A common thread I find with people getting out of debt is the belief that your debt has made you bad or unworthy. This is a myth. Debt does not make you a bad person. You likely bought into some common debt myths, like everyone has credit card debt and you should keep up with the Joneses. You followed the herd, assuming you were doing the right thing. Ignorance was bliss until you discovered the truth, but debt will only become your life’s story if you allow it, so please don’t.
It’s an unfortunate reality, but few kids leave home financially literate. They haven’t been taught how to make confident financial decisions, nor do they know what a true healthy relationship with money looks like. They learn by trial and mostly error, just as their parents likely did too. This is why I advocate so strongly that we need to end the money taboo cycle in our homes and believe that teaching kids how to think about money and make value-based decisions is one of the most loving gifts you can give them.
You made some normal mistakes that many of your fellow peers have made or are still making. This makes you human. It does not eliminate the fact that you made those decisions or excuse you from taking responsibility. You should absolutely forgive yourself for making money mistakes, but you do need to own them first.
The good news is that by accepting responsibility for your decisions, good and bad, puts you back in control. Now you can move forward to financial redemption. You’ll no longer be imprisoned by your mistakes and finally be able to let them go, once and for all.
Because guilt is such a strong emotion, you have to consciously shift your mindset when you find yourself in that endless loop of guilt and recrimination. Your subconscious may be sending your brain constant reminders of your past money failures, so you must pay attention to your thoughts and retrain or redirect them to your new truth.
Remind yourself of the changes you have already made, starting with the fact that you owned your mistakes, that you are now making value-based decisions that support your family goals and that you are becoming financially literate. Don’t minimize the powerful changes you made and continue to make. Be proud of them. Review your progress consistently and acknowledge your success.
The road to financial redemption will have its share of speed bumps and not everything will go your way. But don’t let a few hiccups throw you off your game either. Have an emergency fund, so when things break or fall apart, you don’t too.
It’s not an easy task to right your financial foundation. Some will choose to quit instead. They likely haven’t truly made the commitment to get Financially Real or are still stuck beating themselves up, so any problems just reaffirm their lack of faith in themselves. But you — you dug deep and kept moving forward, even when life got complicated and messy. You didn’t give up. You’re demonstrating good financial behaviors to your kids and everyone else around you and empowering them to do the same. You’re proving that financially literacy is the secret ingredient to creating the life we truly want for ourselves, without guilt or debt. You are helping change lives.

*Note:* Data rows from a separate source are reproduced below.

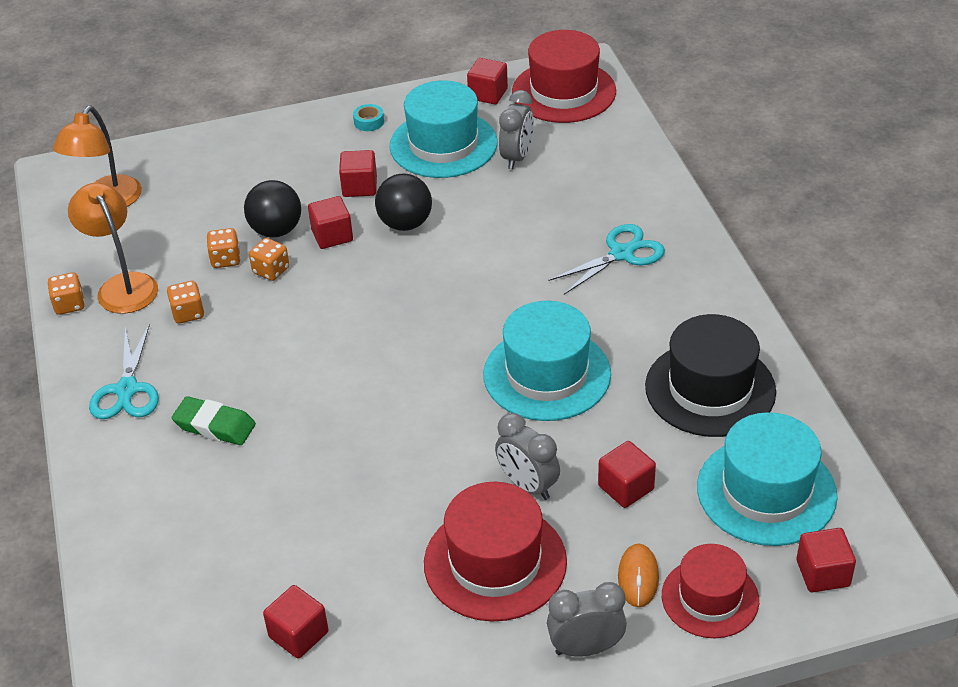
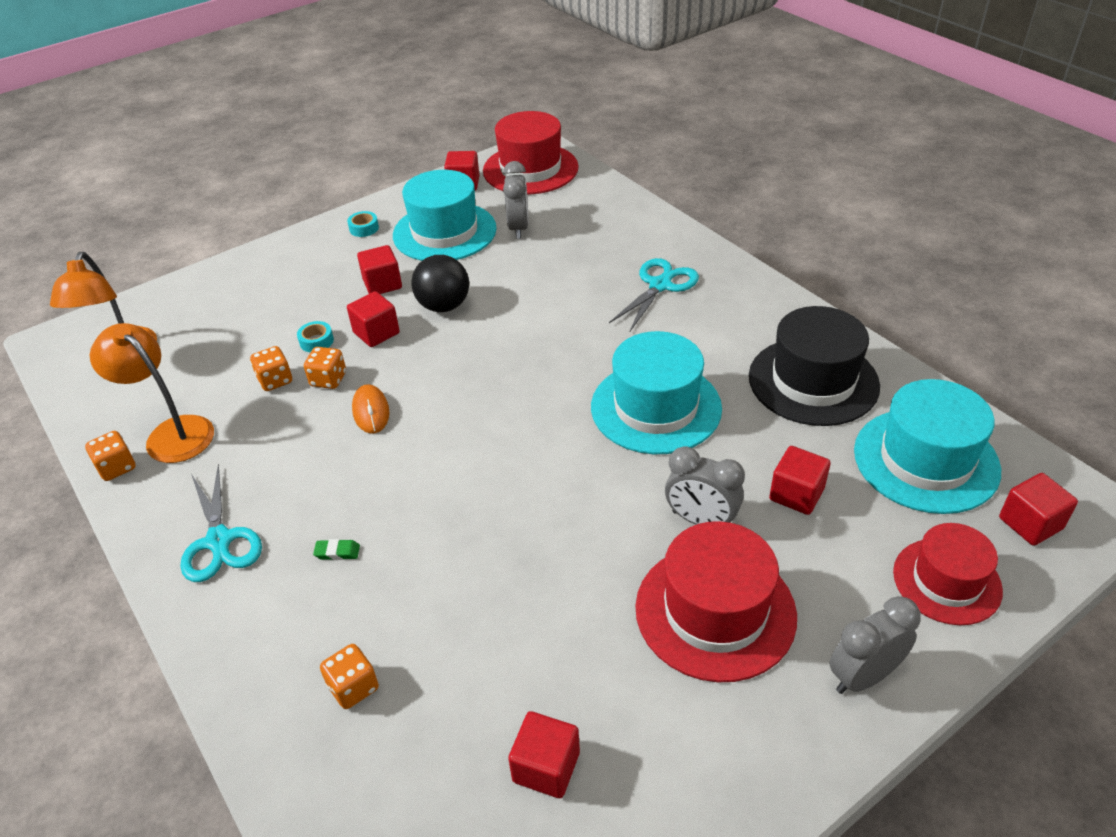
camera: 20 degrees left, 0 degrees up
(188, 313) = (256, 443): orange dice -> orange dice (353, 687)
(215, 426) = (337, 552): green eraser -> green eraser, size x0.49
(276, 230) = (316, 341): black ball -> turquoise tape
(638, 577) = (865, 582): orange mouse -> orange mouse (371, 411)

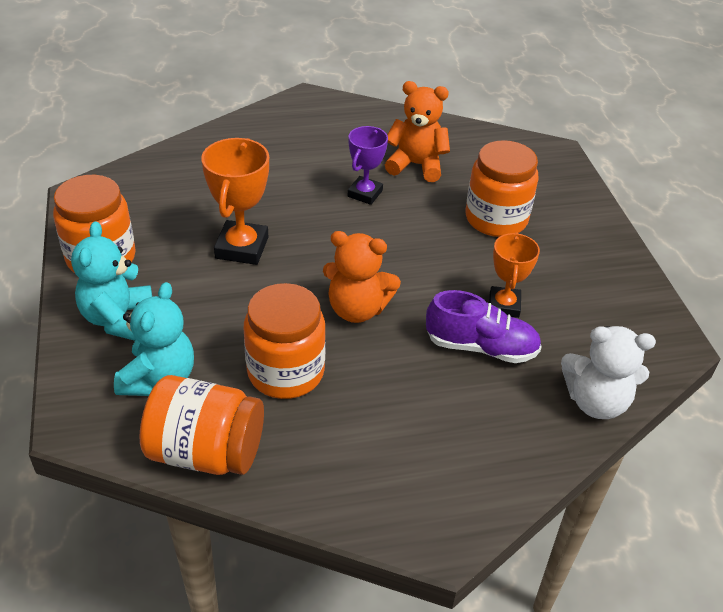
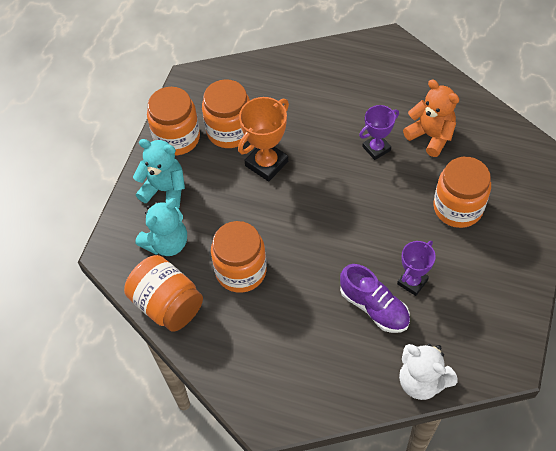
camera: 35 degrees right, 15 degrees up
(118, 319) = (164, 190): turquoise teddy bear -> turquoise teddy bear turned 75 degrees clockwise
(170, 230) = (229, 131): none -> orange jar
(357, 309) = (312, 243): orange teddy bear -> none
(504, 305) = (412, 282): orange trophy -> purple trophy

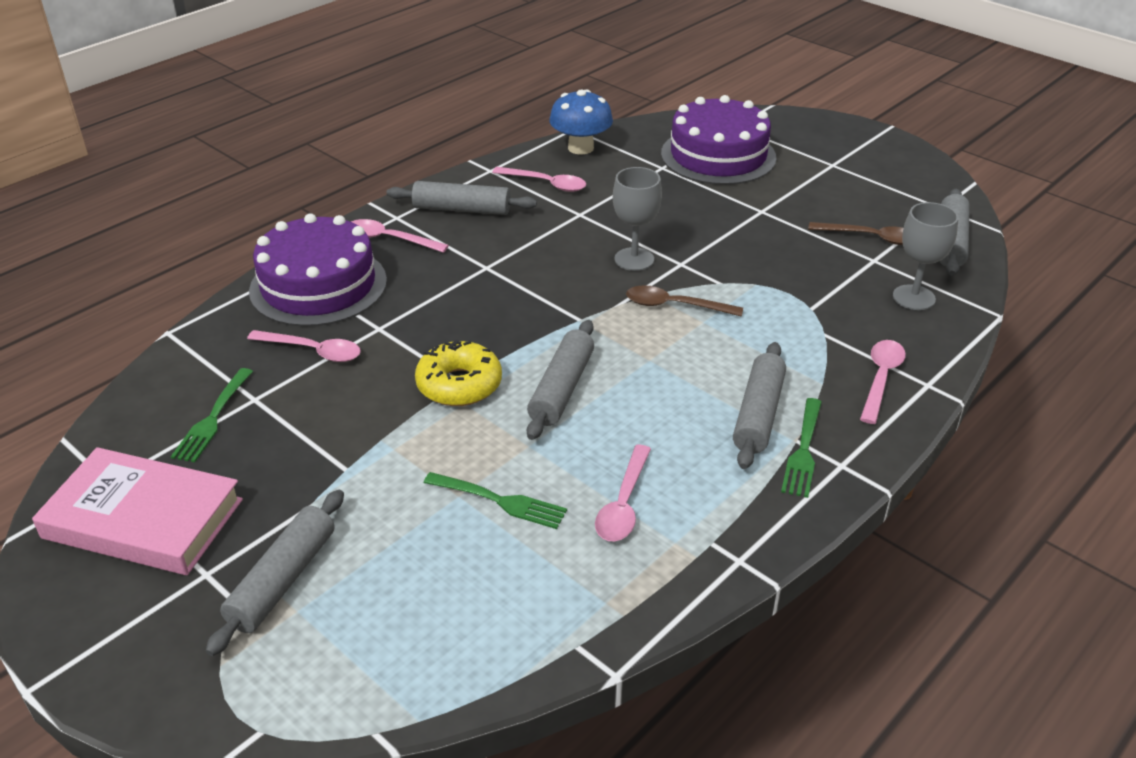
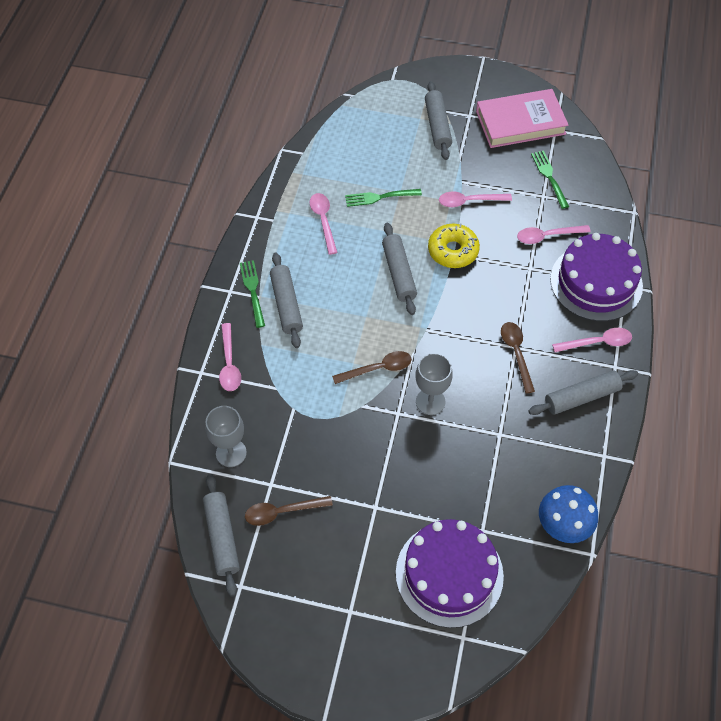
camera: 150 degrees right, 20 degrees up
(492, 262) = (516, 353): none -> brown spoon
(546, 184) = (550, 459): pink spoon -> pink spoon (469, 201)

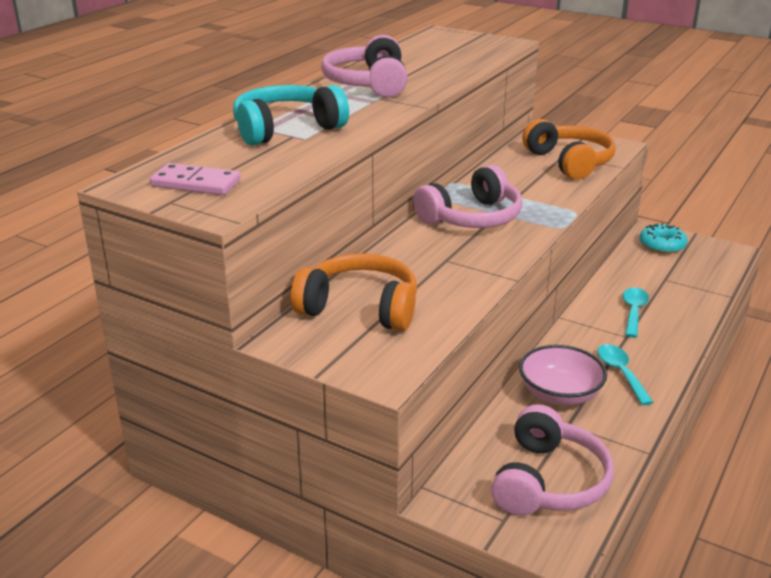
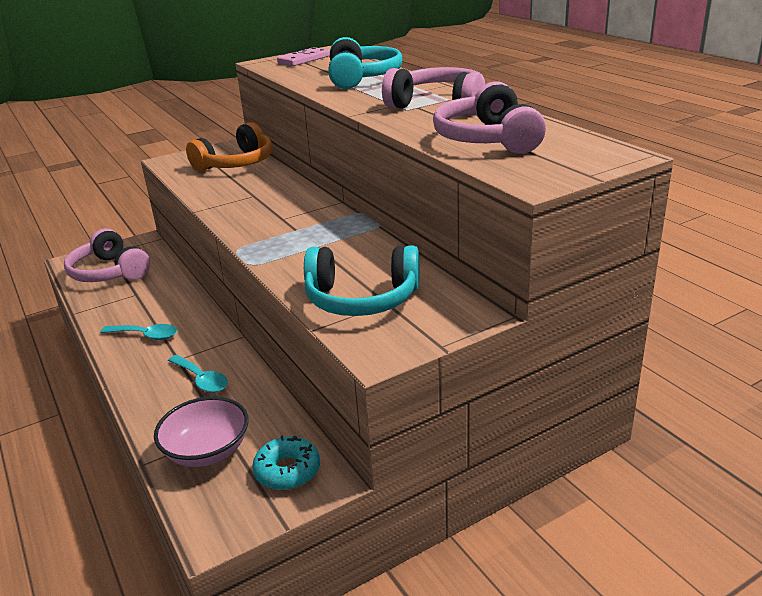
camera: 120 degrees right, 0 degrees up
(472, 218) = (301, 217): pink headphones -> pink headphones (487, 139)
(559, 394) = (163, 301): pink bowl -> pink bowl (207, 451)
(569, 162) = (361, 299): orange headphones -> turquoise headphones

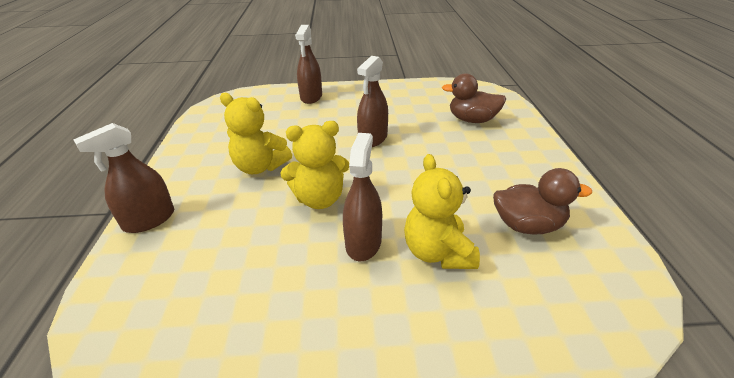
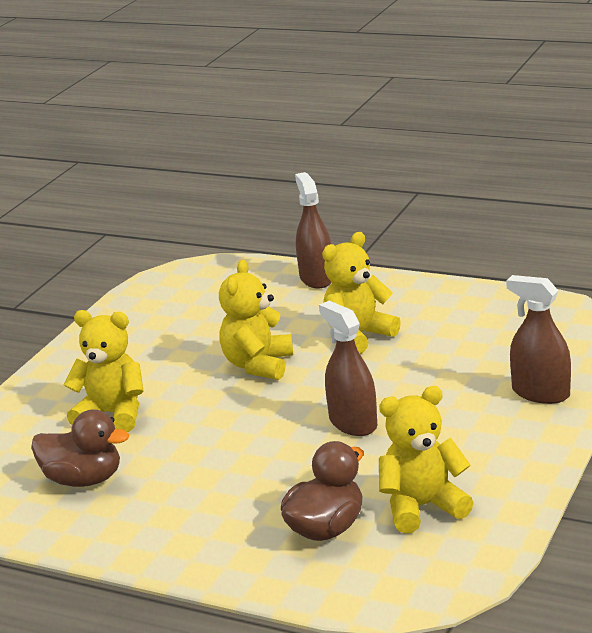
camera: 120 degrees right, 10 degrees down
(363, 243) = (168, 379): brown spray bottle -> none
(431, 103) = (422, 507): none -> yellow teddy bear
(527, 225) = (84, 480): brown duck -> brown duck turned 105 degrees counterclockwise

Forgiveness isn’t always easy. Sometimes it is downright hard, but it is necessary, especially if you want to achieve financial happiness, which is something everyone wants. Because even if you have financial freedom but haven’t forgiven yourself for your past money sins, you are still caught in the old cycle and not truly free or happy. It’s time to take an honest assessment of your past mistakes, identify patterns to be mindful of ongoing and let go of your money skeletons. Once that weight is off your shoulders, you’ll be surprised by how much lighter you feel and how nimble you become on your journey to money happiness.